(The task) Copy out each line of the listing below where the string "July" appears.

---- The data

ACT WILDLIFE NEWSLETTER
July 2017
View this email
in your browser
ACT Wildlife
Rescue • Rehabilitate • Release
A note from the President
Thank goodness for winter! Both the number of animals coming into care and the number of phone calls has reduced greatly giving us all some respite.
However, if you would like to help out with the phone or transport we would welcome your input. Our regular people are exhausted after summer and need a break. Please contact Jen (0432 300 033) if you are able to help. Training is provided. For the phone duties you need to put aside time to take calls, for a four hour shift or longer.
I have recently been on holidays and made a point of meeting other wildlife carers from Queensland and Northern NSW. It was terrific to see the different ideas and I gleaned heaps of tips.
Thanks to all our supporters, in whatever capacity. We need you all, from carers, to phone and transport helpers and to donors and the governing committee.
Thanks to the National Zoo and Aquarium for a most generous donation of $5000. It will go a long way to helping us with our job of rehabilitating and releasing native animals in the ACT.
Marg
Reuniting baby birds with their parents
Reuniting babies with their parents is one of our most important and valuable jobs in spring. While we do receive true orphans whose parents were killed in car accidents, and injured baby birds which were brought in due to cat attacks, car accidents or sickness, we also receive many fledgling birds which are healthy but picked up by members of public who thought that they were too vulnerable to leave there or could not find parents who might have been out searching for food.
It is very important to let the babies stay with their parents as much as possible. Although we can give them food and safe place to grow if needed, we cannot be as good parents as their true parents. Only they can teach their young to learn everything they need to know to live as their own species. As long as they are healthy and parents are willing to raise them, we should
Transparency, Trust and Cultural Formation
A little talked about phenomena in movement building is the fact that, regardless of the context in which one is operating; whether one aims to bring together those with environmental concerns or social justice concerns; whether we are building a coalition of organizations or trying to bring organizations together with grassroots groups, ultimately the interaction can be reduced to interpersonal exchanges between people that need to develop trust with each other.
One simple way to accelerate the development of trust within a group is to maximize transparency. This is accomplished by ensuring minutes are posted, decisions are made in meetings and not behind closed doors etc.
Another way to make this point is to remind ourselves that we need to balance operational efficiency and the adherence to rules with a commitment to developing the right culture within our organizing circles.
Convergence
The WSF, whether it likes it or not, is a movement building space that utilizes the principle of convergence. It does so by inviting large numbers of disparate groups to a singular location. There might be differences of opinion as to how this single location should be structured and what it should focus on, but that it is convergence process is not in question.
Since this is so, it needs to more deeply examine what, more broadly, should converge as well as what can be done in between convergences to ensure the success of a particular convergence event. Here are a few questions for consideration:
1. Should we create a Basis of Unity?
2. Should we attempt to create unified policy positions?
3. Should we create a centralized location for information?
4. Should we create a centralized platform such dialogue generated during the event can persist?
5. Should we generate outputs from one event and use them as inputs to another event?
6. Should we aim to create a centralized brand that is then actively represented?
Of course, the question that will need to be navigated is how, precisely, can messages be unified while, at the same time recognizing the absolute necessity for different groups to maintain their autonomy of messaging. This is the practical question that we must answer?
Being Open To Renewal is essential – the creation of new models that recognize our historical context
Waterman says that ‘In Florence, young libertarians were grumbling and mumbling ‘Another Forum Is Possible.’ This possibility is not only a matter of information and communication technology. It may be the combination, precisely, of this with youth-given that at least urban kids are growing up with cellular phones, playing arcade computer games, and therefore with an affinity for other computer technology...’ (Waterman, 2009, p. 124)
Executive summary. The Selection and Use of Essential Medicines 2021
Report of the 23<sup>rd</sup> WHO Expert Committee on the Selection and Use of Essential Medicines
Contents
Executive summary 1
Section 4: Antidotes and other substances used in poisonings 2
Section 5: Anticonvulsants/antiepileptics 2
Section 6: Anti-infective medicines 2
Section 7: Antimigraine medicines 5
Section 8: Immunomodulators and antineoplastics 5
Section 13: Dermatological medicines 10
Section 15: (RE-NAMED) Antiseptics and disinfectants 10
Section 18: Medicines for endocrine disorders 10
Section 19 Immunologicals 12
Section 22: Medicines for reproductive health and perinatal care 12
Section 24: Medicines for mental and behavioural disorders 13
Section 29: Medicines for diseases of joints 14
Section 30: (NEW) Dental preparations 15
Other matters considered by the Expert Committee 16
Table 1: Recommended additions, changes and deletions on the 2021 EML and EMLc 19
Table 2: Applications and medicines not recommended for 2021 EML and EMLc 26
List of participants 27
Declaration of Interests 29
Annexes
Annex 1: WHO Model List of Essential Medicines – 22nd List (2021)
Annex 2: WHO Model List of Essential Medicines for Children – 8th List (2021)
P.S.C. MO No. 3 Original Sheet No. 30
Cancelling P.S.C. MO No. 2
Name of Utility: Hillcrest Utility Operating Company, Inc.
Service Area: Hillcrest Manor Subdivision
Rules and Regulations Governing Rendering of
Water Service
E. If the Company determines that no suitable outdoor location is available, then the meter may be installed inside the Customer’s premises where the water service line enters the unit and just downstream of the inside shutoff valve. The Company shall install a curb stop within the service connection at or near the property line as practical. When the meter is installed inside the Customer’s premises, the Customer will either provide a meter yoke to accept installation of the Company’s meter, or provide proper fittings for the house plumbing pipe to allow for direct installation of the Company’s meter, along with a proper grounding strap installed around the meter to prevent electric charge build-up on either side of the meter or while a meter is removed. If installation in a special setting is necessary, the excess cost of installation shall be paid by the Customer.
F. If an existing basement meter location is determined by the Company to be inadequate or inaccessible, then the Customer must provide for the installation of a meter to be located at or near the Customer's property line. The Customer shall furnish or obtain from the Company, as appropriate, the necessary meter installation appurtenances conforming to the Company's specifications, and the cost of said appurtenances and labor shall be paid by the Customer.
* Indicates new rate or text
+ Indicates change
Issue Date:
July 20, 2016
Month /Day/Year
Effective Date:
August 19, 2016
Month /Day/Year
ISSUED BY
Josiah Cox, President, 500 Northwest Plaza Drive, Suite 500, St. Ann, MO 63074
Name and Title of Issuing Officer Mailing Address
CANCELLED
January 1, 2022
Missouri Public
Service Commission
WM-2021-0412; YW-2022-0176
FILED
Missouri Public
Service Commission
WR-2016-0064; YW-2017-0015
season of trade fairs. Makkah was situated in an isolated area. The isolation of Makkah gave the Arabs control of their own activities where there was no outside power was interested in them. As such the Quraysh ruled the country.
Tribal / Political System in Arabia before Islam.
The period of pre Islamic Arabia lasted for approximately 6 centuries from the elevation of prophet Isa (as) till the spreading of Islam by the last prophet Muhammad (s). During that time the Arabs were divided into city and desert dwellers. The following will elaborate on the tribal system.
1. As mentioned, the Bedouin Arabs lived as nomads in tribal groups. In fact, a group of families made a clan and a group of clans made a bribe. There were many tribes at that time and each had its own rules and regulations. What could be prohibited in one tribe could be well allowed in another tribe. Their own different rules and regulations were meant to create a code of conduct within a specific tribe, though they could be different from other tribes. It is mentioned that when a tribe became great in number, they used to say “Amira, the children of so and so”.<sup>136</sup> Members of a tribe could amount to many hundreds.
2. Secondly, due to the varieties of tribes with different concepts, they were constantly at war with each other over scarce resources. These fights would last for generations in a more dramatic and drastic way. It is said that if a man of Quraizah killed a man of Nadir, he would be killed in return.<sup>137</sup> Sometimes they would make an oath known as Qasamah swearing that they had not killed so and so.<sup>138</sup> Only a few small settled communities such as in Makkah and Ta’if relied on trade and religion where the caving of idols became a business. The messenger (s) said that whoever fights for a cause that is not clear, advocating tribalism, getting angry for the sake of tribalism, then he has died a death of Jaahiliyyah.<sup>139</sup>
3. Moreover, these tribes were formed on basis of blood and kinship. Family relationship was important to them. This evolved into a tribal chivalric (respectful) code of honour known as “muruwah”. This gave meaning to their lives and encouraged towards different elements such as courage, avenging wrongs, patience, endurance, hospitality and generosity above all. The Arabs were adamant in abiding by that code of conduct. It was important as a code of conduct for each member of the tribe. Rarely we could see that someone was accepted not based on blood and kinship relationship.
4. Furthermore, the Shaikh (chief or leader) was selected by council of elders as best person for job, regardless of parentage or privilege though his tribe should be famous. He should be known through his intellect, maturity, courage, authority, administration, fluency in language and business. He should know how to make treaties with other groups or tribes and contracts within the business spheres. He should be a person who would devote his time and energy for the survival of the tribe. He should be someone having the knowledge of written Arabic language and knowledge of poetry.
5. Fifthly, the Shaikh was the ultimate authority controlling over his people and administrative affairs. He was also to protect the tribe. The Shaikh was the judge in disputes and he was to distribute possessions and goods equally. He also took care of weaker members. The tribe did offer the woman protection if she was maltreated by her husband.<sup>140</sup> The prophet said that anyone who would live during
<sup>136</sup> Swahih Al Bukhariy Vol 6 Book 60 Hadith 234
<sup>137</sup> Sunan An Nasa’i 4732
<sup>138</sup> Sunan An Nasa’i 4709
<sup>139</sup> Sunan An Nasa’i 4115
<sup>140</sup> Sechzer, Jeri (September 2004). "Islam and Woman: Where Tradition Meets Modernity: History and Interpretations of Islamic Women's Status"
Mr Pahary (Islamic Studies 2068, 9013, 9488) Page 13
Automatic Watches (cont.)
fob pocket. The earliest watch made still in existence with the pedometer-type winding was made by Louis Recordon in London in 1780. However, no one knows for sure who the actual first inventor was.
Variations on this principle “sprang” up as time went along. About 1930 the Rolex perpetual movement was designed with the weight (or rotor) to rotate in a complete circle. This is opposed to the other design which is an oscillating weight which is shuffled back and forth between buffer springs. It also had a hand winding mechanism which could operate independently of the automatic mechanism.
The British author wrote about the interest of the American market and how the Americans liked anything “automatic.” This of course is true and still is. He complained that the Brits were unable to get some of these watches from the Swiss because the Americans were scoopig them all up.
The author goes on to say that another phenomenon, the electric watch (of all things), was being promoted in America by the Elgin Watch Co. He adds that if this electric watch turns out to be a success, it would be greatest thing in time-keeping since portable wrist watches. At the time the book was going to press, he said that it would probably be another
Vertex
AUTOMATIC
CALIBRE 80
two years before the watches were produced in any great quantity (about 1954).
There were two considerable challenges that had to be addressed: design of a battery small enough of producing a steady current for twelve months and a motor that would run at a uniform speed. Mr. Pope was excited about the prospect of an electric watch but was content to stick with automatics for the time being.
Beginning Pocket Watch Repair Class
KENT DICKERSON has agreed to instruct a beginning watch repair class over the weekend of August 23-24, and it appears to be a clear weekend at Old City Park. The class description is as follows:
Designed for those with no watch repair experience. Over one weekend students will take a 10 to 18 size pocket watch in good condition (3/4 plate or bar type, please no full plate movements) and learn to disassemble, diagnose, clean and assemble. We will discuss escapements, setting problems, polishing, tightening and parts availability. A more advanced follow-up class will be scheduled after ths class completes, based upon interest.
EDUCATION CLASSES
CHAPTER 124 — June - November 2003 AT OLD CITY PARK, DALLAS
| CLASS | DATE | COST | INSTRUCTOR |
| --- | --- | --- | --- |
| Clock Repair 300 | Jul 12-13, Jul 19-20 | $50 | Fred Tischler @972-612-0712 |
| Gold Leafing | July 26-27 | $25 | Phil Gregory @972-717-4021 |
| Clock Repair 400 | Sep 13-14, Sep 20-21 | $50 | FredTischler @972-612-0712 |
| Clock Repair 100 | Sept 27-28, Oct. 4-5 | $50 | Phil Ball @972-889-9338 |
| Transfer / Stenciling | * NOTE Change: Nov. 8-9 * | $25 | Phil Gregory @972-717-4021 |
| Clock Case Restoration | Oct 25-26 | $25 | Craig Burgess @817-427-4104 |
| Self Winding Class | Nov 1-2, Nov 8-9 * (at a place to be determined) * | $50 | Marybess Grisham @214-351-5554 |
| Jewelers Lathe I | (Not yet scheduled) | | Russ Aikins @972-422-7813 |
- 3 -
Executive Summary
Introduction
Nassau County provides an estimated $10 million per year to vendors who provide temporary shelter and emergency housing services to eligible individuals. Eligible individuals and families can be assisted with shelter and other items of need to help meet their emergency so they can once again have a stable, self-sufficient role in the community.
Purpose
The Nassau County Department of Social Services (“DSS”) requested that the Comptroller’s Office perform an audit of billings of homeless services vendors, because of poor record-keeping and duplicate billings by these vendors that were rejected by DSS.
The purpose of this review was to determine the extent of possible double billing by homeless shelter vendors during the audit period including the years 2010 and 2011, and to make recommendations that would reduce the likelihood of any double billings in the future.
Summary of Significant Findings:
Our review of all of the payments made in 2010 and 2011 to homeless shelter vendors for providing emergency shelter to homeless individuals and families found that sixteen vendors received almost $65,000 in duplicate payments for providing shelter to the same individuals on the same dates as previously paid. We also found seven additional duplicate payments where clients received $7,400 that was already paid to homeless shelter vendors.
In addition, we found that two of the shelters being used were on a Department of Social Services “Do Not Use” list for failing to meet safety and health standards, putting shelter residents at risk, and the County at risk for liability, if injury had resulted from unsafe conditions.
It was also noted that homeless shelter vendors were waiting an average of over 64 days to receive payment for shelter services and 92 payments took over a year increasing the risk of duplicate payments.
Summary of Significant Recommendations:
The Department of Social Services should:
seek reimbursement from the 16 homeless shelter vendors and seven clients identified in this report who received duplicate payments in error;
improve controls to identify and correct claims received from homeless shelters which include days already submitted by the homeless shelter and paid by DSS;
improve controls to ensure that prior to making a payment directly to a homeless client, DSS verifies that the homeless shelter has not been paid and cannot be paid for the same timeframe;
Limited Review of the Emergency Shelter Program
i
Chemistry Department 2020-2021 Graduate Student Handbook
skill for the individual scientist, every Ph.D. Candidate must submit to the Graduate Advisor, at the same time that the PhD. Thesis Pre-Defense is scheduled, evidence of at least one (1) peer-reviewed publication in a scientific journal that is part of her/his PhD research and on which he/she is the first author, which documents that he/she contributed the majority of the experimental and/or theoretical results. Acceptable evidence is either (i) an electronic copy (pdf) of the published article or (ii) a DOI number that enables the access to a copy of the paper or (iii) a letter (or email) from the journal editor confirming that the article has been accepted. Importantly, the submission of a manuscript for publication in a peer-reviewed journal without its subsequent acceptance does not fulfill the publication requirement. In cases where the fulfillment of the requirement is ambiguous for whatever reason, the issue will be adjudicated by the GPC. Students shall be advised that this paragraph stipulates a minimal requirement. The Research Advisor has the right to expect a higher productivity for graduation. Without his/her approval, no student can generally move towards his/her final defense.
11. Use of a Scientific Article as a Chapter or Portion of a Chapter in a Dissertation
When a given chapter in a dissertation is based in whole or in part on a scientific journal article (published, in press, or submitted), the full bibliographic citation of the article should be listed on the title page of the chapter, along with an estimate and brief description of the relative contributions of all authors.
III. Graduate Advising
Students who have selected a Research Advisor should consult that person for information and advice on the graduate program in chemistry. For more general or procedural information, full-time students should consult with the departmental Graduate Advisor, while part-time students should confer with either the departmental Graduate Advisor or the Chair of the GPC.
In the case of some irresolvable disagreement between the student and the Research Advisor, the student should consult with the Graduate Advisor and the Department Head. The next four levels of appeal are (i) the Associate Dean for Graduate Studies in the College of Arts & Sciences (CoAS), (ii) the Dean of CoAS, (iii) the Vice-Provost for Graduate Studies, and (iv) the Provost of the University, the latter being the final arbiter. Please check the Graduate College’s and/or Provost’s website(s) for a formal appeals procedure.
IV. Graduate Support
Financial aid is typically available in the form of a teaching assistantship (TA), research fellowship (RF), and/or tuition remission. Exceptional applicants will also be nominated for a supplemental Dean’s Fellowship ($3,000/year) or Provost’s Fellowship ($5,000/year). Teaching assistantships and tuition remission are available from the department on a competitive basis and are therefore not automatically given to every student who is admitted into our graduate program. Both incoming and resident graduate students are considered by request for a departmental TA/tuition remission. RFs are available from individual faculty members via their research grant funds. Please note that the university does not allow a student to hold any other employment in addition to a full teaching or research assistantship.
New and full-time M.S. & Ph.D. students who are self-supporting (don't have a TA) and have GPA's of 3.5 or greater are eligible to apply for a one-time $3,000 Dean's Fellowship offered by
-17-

--------

(Task response)
July 2017
July 20, 2016
| Gold Leafing | July 26-27 | $25 | Phil Gregory @972-717-4021 |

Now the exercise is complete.